>>>>

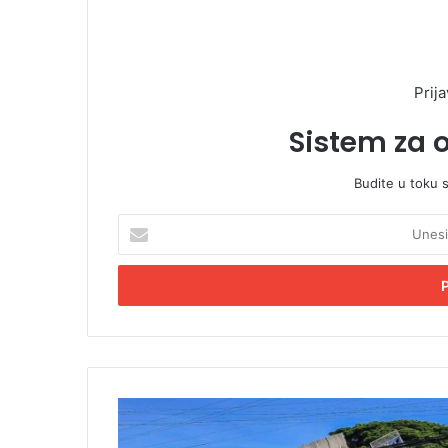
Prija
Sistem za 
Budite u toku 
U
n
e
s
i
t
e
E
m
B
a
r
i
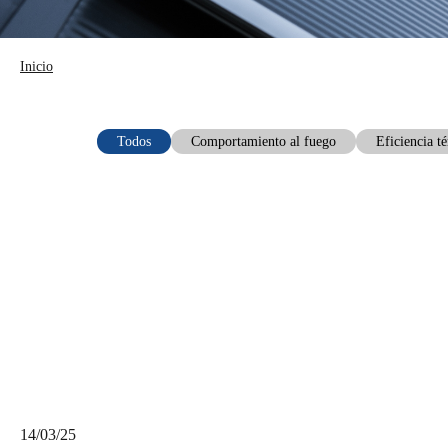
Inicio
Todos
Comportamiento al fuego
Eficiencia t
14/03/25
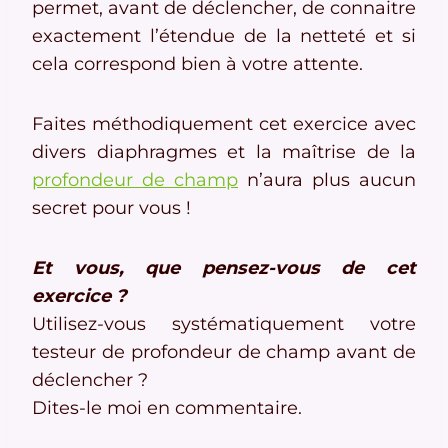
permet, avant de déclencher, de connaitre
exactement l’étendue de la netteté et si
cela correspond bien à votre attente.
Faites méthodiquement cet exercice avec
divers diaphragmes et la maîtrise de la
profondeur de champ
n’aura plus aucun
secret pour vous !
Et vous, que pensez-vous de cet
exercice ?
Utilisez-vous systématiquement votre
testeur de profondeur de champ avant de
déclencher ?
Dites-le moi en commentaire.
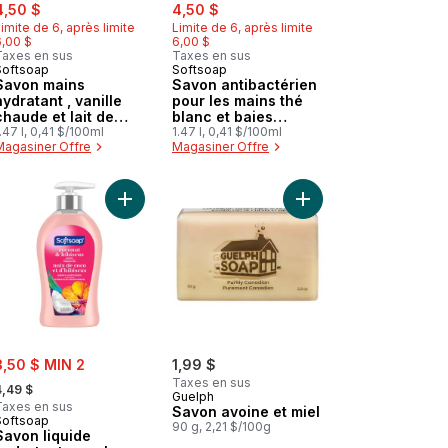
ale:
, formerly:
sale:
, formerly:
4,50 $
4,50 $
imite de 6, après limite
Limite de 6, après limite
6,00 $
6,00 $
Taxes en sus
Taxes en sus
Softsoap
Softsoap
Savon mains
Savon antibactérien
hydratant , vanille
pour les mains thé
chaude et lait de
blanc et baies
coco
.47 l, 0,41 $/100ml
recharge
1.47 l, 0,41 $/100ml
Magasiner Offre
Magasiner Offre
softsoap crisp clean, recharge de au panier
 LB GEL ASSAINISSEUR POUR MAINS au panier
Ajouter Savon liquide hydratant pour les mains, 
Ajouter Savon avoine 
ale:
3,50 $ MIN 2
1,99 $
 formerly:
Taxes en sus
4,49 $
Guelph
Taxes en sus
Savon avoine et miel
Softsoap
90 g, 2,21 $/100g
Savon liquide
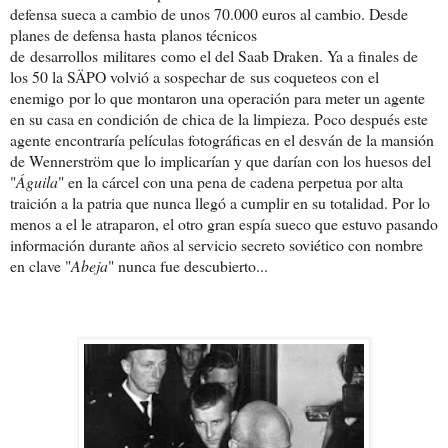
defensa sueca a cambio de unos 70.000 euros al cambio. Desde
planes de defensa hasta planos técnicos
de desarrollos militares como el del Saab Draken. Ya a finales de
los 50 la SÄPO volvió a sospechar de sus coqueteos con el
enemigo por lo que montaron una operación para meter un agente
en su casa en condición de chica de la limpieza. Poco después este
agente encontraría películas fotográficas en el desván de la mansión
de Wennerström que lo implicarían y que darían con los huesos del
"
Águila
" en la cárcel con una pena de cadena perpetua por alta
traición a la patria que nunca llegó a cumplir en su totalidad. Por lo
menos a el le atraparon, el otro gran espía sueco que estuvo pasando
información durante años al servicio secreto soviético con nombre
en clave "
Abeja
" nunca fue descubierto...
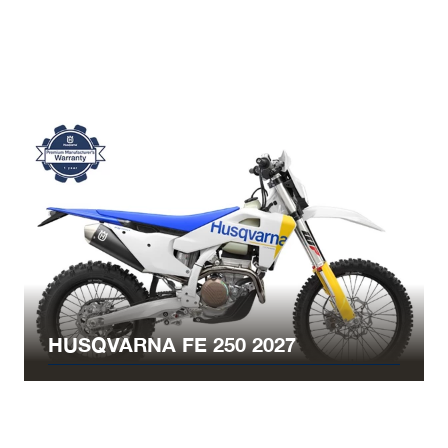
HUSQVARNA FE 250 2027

<<<<
>>>>

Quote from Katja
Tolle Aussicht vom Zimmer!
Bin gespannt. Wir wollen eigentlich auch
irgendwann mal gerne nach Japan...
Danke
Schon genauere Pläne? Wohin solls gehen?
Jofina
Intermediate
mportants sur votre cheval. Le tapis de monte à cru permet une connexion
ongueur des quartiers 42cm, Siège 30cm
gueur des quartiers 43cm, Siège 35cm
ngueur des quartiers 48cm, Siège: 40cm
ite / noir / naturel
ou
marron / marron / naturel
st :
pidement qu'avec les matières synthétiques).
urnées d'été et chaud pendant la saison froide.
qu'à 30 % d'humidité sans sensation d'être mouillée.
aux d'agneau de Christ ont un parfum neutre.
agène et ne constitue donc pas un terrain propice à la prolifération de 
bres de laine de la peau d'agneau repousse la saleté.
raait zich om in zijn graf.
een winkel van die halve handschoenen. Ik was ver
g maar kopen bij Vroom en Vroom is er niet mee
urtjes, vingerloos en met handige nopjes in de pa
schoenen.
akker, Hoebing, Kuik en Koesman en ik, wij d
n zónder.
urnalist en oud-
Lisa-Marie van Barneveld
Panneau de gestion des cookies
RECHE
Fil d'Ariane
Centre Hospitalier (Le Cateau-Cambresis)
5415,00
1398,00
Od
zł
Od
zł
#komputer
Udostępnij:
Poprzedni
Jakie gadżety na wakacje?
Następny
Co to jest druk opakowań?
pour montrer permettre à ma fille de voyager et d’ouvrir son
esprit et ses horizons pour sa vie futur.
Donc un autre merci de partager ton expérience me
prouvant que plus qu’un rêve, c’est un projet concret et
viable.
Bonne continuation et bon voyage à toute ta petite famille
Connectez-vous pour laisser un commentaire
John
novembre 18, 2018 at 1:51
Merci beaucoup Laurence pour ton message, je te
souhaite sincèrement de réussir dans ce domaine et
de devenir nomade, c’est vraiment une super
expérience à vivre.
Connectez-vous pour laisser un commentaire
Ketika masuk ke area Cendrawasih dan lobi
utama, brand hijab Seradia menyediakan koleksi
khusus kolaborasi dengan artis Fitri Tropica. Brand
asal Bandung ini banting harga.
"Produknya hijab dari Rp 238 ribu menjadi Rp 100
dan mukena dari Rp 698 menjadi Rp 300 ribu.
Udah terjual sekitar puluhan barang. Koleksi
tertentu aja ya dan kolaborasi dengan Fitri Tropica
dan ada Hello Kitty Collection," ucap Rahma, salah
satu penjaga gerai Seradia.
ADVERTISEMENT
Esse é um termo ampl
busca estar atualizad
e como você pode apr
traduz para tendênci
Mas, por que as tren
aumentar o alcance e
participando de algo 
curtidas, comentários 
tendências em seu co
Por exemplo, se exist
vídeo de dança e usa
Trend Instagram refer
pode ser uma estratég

<<<<
>>>>

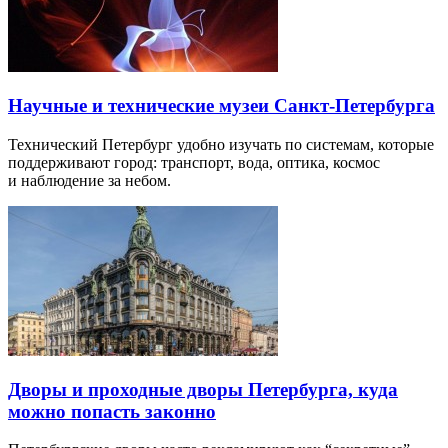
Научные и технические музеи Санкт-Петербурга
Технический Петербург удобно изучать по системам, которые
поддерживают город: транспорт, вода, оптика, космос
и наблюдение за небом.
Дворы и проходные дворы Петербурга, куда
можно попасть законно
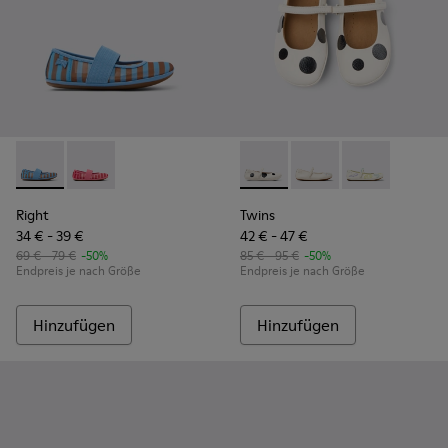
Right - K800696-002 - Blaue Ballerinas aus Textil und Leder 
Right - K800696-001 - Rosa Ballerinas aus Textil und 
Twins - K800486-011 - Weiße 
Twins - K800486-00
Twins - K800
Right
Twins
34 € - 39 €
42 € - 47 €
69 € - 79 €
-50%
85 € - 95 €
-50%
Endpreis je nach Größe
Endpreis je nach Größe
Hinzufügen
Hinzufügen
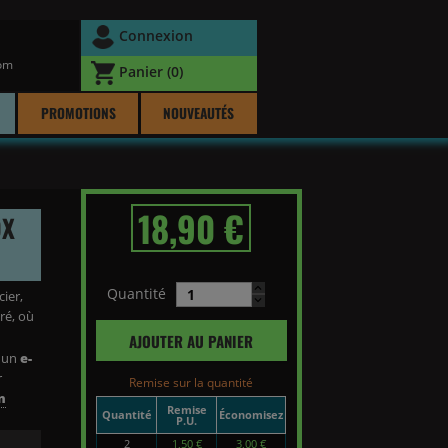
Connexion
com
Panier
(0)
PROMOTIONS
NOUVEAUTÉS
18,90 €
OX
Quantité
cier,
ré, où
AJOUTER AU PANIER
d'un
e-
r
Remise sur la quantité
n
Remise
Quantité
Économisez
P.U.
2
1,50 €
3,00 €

<<<<

• _Work instructions_
Wherever the word "limite" appears in the entries above, copy that line.

• _Problem solution_
imite de 6, après limite
Limite de 6, après limite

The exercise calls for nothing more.